Vice President of South Carolina
- In office June 27, 1777 – January 9, 1779
- President: Rawlins Lowndes
- Preceded by: Henry Laurens
- Succeeded by: Thomas Bee (as lieutenant governor)

1st Speaker of the South Carolina House of Representatives
- In office March 26, 1776 – October 1776
- Preceded by: Office established
- Succeeded by: John Matthews

Personal details
- Born: 1724 Ireland
- Died: October 1799 (aged 74–75) South Carolina
- Party: None

= James Parsons (South Carolina politician) =

American politician

James Parsons (1724 – October 1799) was an American politician and attorney who served as the last vice president of South Carolina from June 27, 1777 to January 9, 1779. He was born in Ireland and migrated to the British colony of South Carolina in 1750.

==Personal life==

James Parsons studied law Ireland before migrating to the British colony of South Carolina in 1750. In the Province of South Carolina, he worked as a lawyer and soon acquired wealth and prestige. Between 1752 and 1754 and again from 1760 to 1775 he sat in the colonial House of Representatives. In the early 1770s he joined the revolutionary movement, serving as a member of several assemblies and security committees supporting the independence movement. He was a colonel in the Revolutionary War. He also served in the first three terms of the state legislature of the new state of South Carolina.

== Politics ==
In January 1775, Parsons was elected as a member of the South Carolina Committee of Public Safety by the South Carolina Provincial Congress, the goal of which was to establish how the colony should be independently governed after independence from Great Britain. He was later reelected to the position.

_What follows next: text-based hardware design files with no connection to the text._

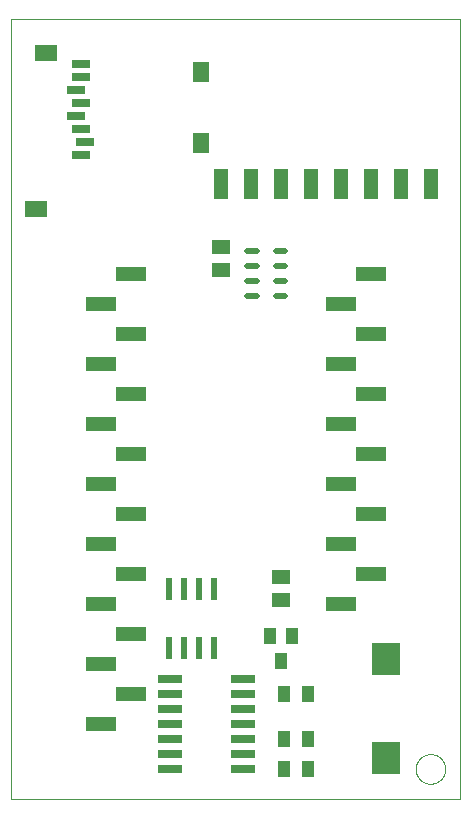
<source format=gtp>
G75*
%MOIN*%
%OFA0B0*%
%FSLAX25Y25*%
%IPPOS*%
%LPD*%
%AMOC8*
5,1,8,0,0,1.08239X$1,22.5*
%
%ADD10C,0.00000*%
%ADD11R,0.08000X0.02600*%
%ADD12R,0.04331X0.05512*%
%ADD13R,0.07480X0.05512*%
%ADD14R,0.05512X0.07087*%
%ADD15R,0.05906X0.02756*%
%ADD16R,0.03937X0.05512*%
%ADD17R,0.05906X0.05118*%
%ADD18R,0.02200X0.07800*%
%ADD19C,0.02165*%
%ADD20R,0.06299X0.05118*%
%ADD21R,0.09488X0.10669*%
%ADD22R,0.10000X0.05000*%
%ADD23R,0.05000X0.10000*%
D10*
X0057595Y0123933D02*
X0057595Y0383776D01*
X0207201Y0383776D01*
X0207201Y0123933D01*
X0057595Y0123933D01*
X0192438Y0133776D02*
X0192440Y0133916D01*
X0192446Y0134056D01*
X0192456Y0134195D01*
X0192470Y0134334D01*
X0192488Y0134473D01*
X0192509Y0134611D01*
X0192535Y0134749D01*
X0192565Y0134886D01*
X0192598Y0135021D01*
X0192636Y0135156D01*
X0192677Y0135290D01*
X0192722Y0135423D01*
X0192770Y0135554D01*
X0192823Y0135683D01*
X0192879Y0135812D01*
X0192938Y0135938D01*
X0193002Y0136063D01*
X0193068Y0136186D01*
X0193139Y0136307D01*
X0193212Y0136426D01*
X0193289Y0136543D01*
X0193370Y0136657D01*
X0193453Y0136769D01*
X0193540Y0136879D01*
X0193630Y0136987D01*
X0193722Y0137091D01*
X0193818Y0137193D01*
X0193917Y0137293D01*
X0194018Y0137389D01*
X0194122Y0137483D01*
X0194229Y0137573D01*
X0194338Y0137660D01*
X0194450Y0137745D01*
X0194564Y0137826D01*
X0194680Y0137904D01*
X0194798Y0137978D01*
X0194919Y0138049D01*
X0195041Y0138117D01*
X0195166Y0138181D01*
X0195292Y0138242D01*
X0195419Y0138299D01*
X0195549Y0138352D01*
X0195680Y0138402D01*
X0195812Y0138447D01*
X0195945Y0138490D01*
X0196080Y0138528D01*
X0196215Y0138562D01*
X0196352Y0138593D01*
X0196489Y0138620D01*
X0196627Y0138642D01*
X0196766Y0138661D01*
X0196905Y0138676D01*
X0197044Y0138687D01*
X0197184Y0138694D01*
X0197324Y0138697D01*
X0197464Y0138696D01*
X0197604Y0138691D01*
X0197743Y0138682D01*
X0197883Y0138669D01*
X0198022Y0138652D01*
X0198160Y0138631D01*
X0198298Y0138607D01*
X0198435Y0138578D01*
X0198571Y0138546D01*
X0198706Y0138509D01*
X0198840Y0138469D01*
X0198973Y0138425D01*
X0199104Y0138377D01*
X0199234Y0138326D01*
X0199363Y0138271D01*
X0199490Y0138212D01*
X0199615Y0138149D01*
X0199738Y0138084D01*
X0199860Y0138014D01*
X0199979Y0137941D01*
X0200097Y0137865D01*
X0200212Y0137786D01*
X0200325Y0137703D01*
X0200435Y0137617D01*
X0200543Y0137528D01*
X0200648Y0137436D01*
X0200751Y0137341D01*
X0200851Y0137243D01*
X0200948Y0137143D01*
X0201042Y0137039D01*
X0201134Y0136933D01*
X0201222Y0136825D01*
X0201307Y0136714D01*
X0201389Y0136600D01*
X0201468Y0136484D01*
X0201543Y0136367D01*
X0201615Y0136247D01*
X0201683Y0136125D01*
X0201748Y0136001D01*
X0201810Y0135875D01*
X0201868Y0135748D01*
X0201922Y0135619D01*
X0201973Y0135488D01*
X0202019Y0135356D01*
X0202062Y0135223D01*
X0202102Y0135089D01*
X0202137Y0134954D01*
X0202169Y0134817D01*
X0202196Y0134680D01*
X0202220Y0134542D01*
X0202240Y0134404D01*
X0202256Y0134265D01*
X0202268Y0134125D01*
X0202276Y0133986D01*
X0202280Y0133846D01*
X0202280Y0133706D01*
X0202276Y0133566D01*
X0202268Y0133427D01*
X0202256Y0133287D01*
X0202240Y0133148D01*
X0202220Y0133010D01*
X0202196Y0132872D01*
X0202169Y0132735D01*
X0202137Y0132598D01*
X0202102Y0132463D01*
X0202062Y0132329D01*
X0202019Y0132196D01*
X0201973Y0132064D01*
X0201922Y0131933D01*
X0201868Y0131804D01*
X0201810Y0131677D01*
X0201748Y0131551D01*
X0201683Y0131427D01*
X0201615Y0131305D01*
X0201543Y0131185D01*
X0201468Y0131068D01*
X0201389Y0130952D01*
X0201307Y0130838D01*
X0201222Y0130727D01*
X0201134Y0130619D01*
X0201042Y0130513D01*
X0200948Y0130409D01*
X0200851Y0130309D01*
X0200751Y0130211D01*
X0200648Y0130116D01*
X0200543Y0130024D01*
X0200435Y0129935D01*
X0200325Y0129849D01*
X0200212Y0129766D01*
X0200097Y0129687D01*
X0199979Y0129611D01*
X0199860Y0129538D01*
X0199738Y0129468D01*
X0199615Y0129403D01*
X0199490Y0129340D01*
X0199363Y0129281D01*
X0199234Y0129226D01*
X0199104Y0129175D01*
X0198973Y0129127D01*
X0198840Y0129083D01*
X0198706Y0129043D01*
X0198571Y0129006D01*
X0198435Y0128974D01*
X0198298Y0128945D01*
X0198160Y0128921D01*
X0198022Y0128900D01*
X0197883Y0128883D01*
X0197743Y0128870D01*
X0197604Y0128861D01*
X0197464Y0128856D01*
X0197324Y0128855D01*
X0197184Y0128858D01*
X0197044Y0128865D01*
X0196905Y0128876D01*
X0196766Y0128891D01*
X0196627Y0128910D01*
X0196489Y0128932D01*
X0196352Y0128959D01*
X0196215Y0128990D01*
X0196080Y0129024D01*
X0195945Y0129062D01*
X0195812Y0129105D01*
X0195680Y0129150D01*
X0195549Y0129200D01*
X0195419Y0129253D01*
X0195292Y0129310D01*
X0195166Y0129371D01*
X0195041Y0129435D01*
X0194919Y0129503D01*
X0194798Y0129574D01*
X0194680Y0129648D01*
X0194564Y0129726D01*
X0194450Y0129807D01*
X0194338Y0129892D01*
X0194229Y0129979D01*
X0194122Y0130069D01*
X0194018Y0130163D01*
X0193917Y0130259D01*
X0193818Y0130359D01*
X0193722Y0130461D01*
X0193630Y0130565D01*
X0193540Y0130673D01*
X0193453Y0130783D01*
X0193370Y0130895D01*
X0193289Y0131009D01*
X0193212Y0131126D01*
X0193139Y0131245D01*
X0193068Y0131366D01*
X0193002Y0131489D01*
X0192938Y0131614D01*
X0192879Y0131740D01*
X0192823Y0131869D01*
X0192770Y0131998D01*
X0192722Y0132129D01*
X0192677Y0132262D01*
X0192636Y0132396D01*
X0192598Y0132531D01*
X0192565Y0132666D01*
X0192535Y0132803D01*
X0192509Y0132941D01*
X0192488Y0133079D01*
X0192470Y0133218D01*
X0192456Y0133357D01*
X0192446Y0133496D01*
X0192440Y0133636D01*
X0192438Y0133776D01*
D11*
X0134695Y0133933D03*
X0134695Y0138933D03*
X0134695Y0143933D03*
X0134695Y0148933D03*
X0134695Y0153933D03*
X0134695Y0158933D03*
X0134695Y0163933D03*
X0110495Y0163933D03*
X0110495Y0158933D03*
X0110495Y0153933D03*
X0110495Y0148933D03*
X0110495Y0143933D03*
X0110495Y0138933D03*
X0110495Y0133933D03*
D12*
X0148658Y0133933D03*
X0148658Y0143933D03*
X0156532Y0143933D03*
X0156532Y0133933D03*
X0156532Y0158933D03*
X0148658Y0158933D03*
D13*
X0065745Y0320390D03*
X0069288Y0372358D03*
D14*
X0120863Y0366059D03*
X0120863Y0342437D03*
D15*
X0082280Y0342831D03*
X0080705Y0347161D03*
X0079131Y0351492D03*
X0080705Y0355823D03*
X0079131Y0360154D03*
X0080705Y0364484D03*
X0080705Y0368815D03*
X0080705Y0338500D03*
D16*
X0143855Y0178264D03*
X0147595Y0169602D03*
X0151335Y0178264D03*
D17*
X0147595Y0190193D03*
X0147595Y0197673D03*
D18*
X0125095Y0193633D03*
X0120095Y0193633D03*
X0115095Y0193633D03*
X0110095Y0193633D03*
X0110095Y0174233D03*
X0115095Y0174233D03*
X0120095Y0174233D03*
X0125095Y0174233D03*
D19*
X0136296Y0291551D02*
X0139446Y0291551D01*
X0136296Y0291551D02*
X0136296Y0291551D01*
X0139446Y0291551D01*
X0139446Y0291551D01*
X0139446Y0296472D02*
X0136296Y0296472D01*
X0136296Y0296472D01*
X0139446Y0296472D01*
X0139446Y0296472D01*
X0139446Y0301394D02*
X0136296Y0301394D01*
X0136296Y0301394D01*
X0139446Y0301394D01*
X0139446Y0301394D01*
X0139446Y0306315D02*
X0136296Y0306315D01*
X0136296Y0306315D01*
X0139446Y0306315D01*
X0139446Y0306315D01*
X0145745Y0306315D02*
X0148895Y0306315D01*
X0145745Y0306315D02*
X0145745Y0306315D01*
X0148895Y0306315D01*
X0148895Y0306315D01*
X0148895Y0301394D02*
X0145745Y0301394D01*
X0145745Y0301394D01*
X0148895Y0301394D01*
X0148895Y0301394D01*
X0148895Y0296472D02*
X0145745Y0296472D01*
X0145745Y0296472D01*
X0148895Y0296472D01*
X0148895Y0296472D01*
X0148895Y0291551D02*
X0145745Y0291551D01*
X0145745Y0291551D01*
X0148895Y0291551D01*
X0148895Y0291551D01*
D20*
X0127595Y0299996D03*
X0127595Y0307870D03*
D21*
X0182595Y0170272D03*
X0182595Y0137594D03*
D22*
X0167595Y0188933D03*
X0177595Y0198933D03*
X0167595Y0208933D03*
X0177595Y0218933D03*
X0167595Y0228933D03*
X0177595Y0238933D03*
X0167595Y0248933D03*
X0177595Y0258933D03*
X0167595Y0268933D03*
X0177595Y0278933D03*
X0167595Y0288933D03*
X0177595Y0298933D03*
X0097595Y0298933D03*
X0087595Y0288933D03*
X0097595Y0278933D03*
X0087595Y0268933D03*
X0097595Y0258933D03*
X0087595Y0248933D03*
X0097595Y0238933D03*
X0087595Y0228933D03*
X0097595Y0218933D03*
X0087595Y0208933D03*
X0097595Y0198933D03*
X0087595Y0188933D03*
X0097595Y0178933D03*
X0087595Y0168933D03*
X0097595Y0158933D03*
X0087595Y0148933D03*
D23*
X0127595Y0328933D03*
X0137595Y0328933D03*
X0147595Y0328933D03*
X0157595Y0328933D03*
X0167595Y0328933D03*
X0177595Y0328933D03*
X0187595Y0328933D03*
X0197595Y0328933D03*
M02*

</source>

In 1776, Parsons was elected as the first Speaker of the South Carolina House of Representatives under the state's first constitution after declaring independence from the Kingdom of Great Britain. Parsons held the position until October of the same year.

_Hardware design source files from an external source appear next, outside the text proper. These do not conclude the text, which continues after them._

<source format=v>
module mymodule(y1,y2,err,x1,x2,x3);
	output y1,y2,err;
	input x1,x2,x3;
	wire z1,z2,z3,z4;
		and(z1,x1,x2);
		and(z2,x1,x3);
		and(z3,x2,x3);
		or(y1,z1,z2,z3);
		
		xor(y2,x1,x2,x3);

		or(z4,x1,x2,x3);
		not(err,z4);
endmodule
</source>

On June 27, 1777, Parsons was elected the second vice president of South Carolina, succeeding Henry Laurens after his resignation. Parsons held the position until the term expired January 9 of 1779. Parsons' successor, Thomas Bee, was titled "Lieutenant Governor" instead of "Vice President." Parsons was reelected as lieutenant governor to a second term, but he refused the position citing health concerns. Parsons died nine months later in October of 1799.